Não é infalível… Mas sua grandiosidade chega tão perto disso que mal importa mais.
Já havia citado esta série de ficção científica brevemente em meu texto sobre Haibane Renmei, daí me veio a ideia de escrever sobre ela hoje. Mas tentar explicar rapidamente como é a história de seus 13 episódios é uma tarefa praticamente impossível, e um tanto desnecessária a esta crítica (se é que isto é uma crítica): sua trama não apenas é extremamente profunda e cheia de sutilezas, como também toda vez que alguma coisa parece estar sendo construída em um episódio, ela é logo em seguida anulada, deixando a história com algumas pontas soltas, e nós espectadores com várias perguntas, às quais cabe à gente mesmo achar as respostas.
Como é típico em animes existencialistas, este é essencialmente um ensaio, no caso de Serial Experiments Lain, sobre as diferentes camadas que separam/aproximam o mundo real do virtual, mas de resto temos uma série com uma das premissas mais abertas a interpretações que já vi. Pra dar uma perspectiva, basicamente misture Matrix com O Sexto Sentido e você terá uma ideia do que estou dizendo.
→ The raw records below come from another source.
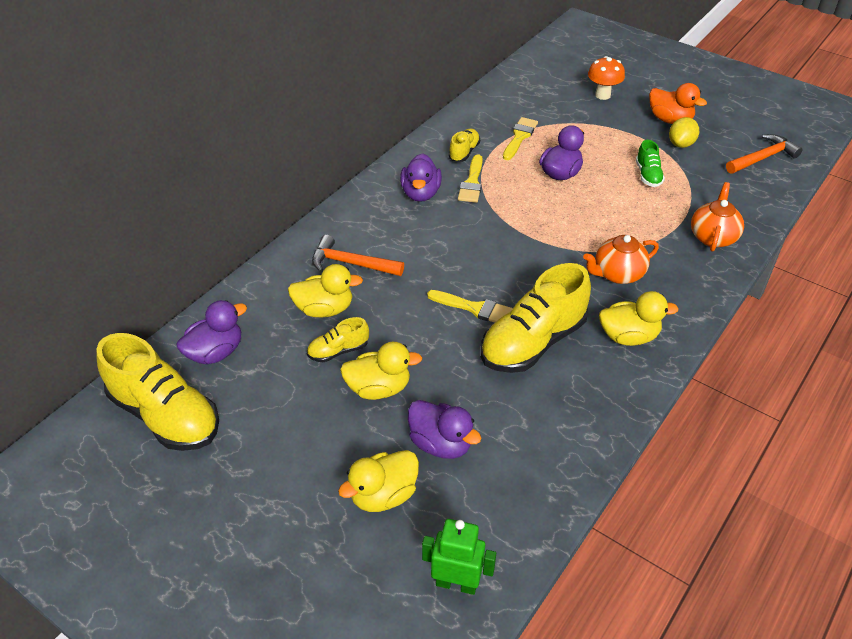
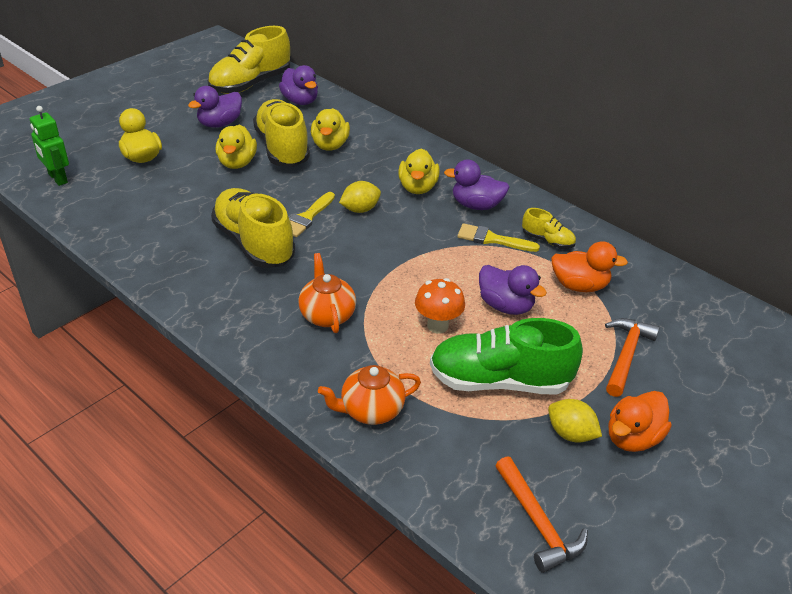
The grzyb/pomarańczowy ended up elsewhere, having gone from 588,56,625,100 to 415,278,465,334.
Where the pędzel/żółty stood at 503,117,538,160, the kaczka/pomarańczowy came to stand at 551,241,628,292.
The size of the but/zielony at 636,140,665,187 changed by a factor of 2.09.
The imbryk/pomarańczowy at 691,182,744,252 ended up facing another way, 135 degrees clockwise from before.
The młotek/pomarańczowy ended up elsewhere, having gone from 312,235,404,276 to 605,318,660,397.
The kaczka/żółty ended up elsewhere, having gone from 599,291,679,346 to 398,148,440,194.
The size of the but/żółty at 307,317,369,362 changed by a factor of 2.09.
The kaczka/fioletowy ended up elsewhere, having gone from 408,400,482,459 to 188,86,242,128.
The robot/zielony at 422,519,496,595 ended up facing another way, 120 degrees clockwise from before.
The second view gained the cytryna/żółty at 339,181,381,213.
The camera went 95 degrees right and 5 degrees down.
É definitivamente necessário assistir mais de uma vez para não perder nenhum ponto chave antes de tirar suas próprias conclusões sem medo de falar besteira.
O melhor jeito de entender como é Serial Experiments Lain continua sendo de fato assisti-la. Espera. Não, “assisti-la” não é uma boa palavra. “Assistir” Lain é como “assistir” uma viagem de alucinógenos. “Experimentá-la” é uma palavra melhor, pois ela sonda teus pensamentos e provoca coisas em tua mente que você nem sabia que eram possíveis. É quase como se a série estivesse assistindo você, e não o contrário.
Ok, “momento Black Mirror” à parte, esta é de fato uma série que abre os olhos do espectador para questões envolvendo comunicação computadorizada e a dicotomia da nossa identidade no mundo real x nossa identidade no mundo virtual que, 20 anos depois, estão mais atuais do que nunca. Como as melhores obras filosóficas por aí, não duvido que esta vá mudar a vida de muitos que a assistirem (mesmo que seja um pouquinho), como muitos já apontaram que vem fazendo desde que foi ao ar pela primeira vez.
Mas fora essa experiência quase transcendental, o que mais Lain tem a oferecer? A resposta: um estilo único e muito bem pensado. Percebe-se isso logo no começo, na abertura (que conta com uma canção pra lá de grudenta da banda de rock alternativo Bôa), seguida por estranhas “prévias” antes do título consistindo quase sempre da mesmíssima sequência acompanhada por uma fala aparentemente desconexa, mas que de alguma forma se relaciona com o tema do episódio – uma espécie de versão animada do Efeito Kuleshov. E uma vez começado o episódio, temos uma série com uma atmosfera sinistra em muito reminiscente aos trabalhos de David Lynch e Sam Mendes, surrealista e sombria, mas sem deixar de ter seus momentos divertidos, tudo isso reforçado por uma animação que explora ângulos antes pouco vistos em animes.
Lógico que Lain não é perfeito (qual série é?), com os primeiros quatro episódios sendo bem lentos e menos subjetivos que o restante da série, servindo quase inteiramente para o desenvolvimento inicial dos personagens. Mas não se convençam de que ela vai seguir eternamente neste mesmo ritmo: do episódio 5 em diante, Serial Experiments Lain fica muito mais envolvente. Continua não sendo infalível… Mas sua grandiosidade chega tão perto disso que mal importa mais.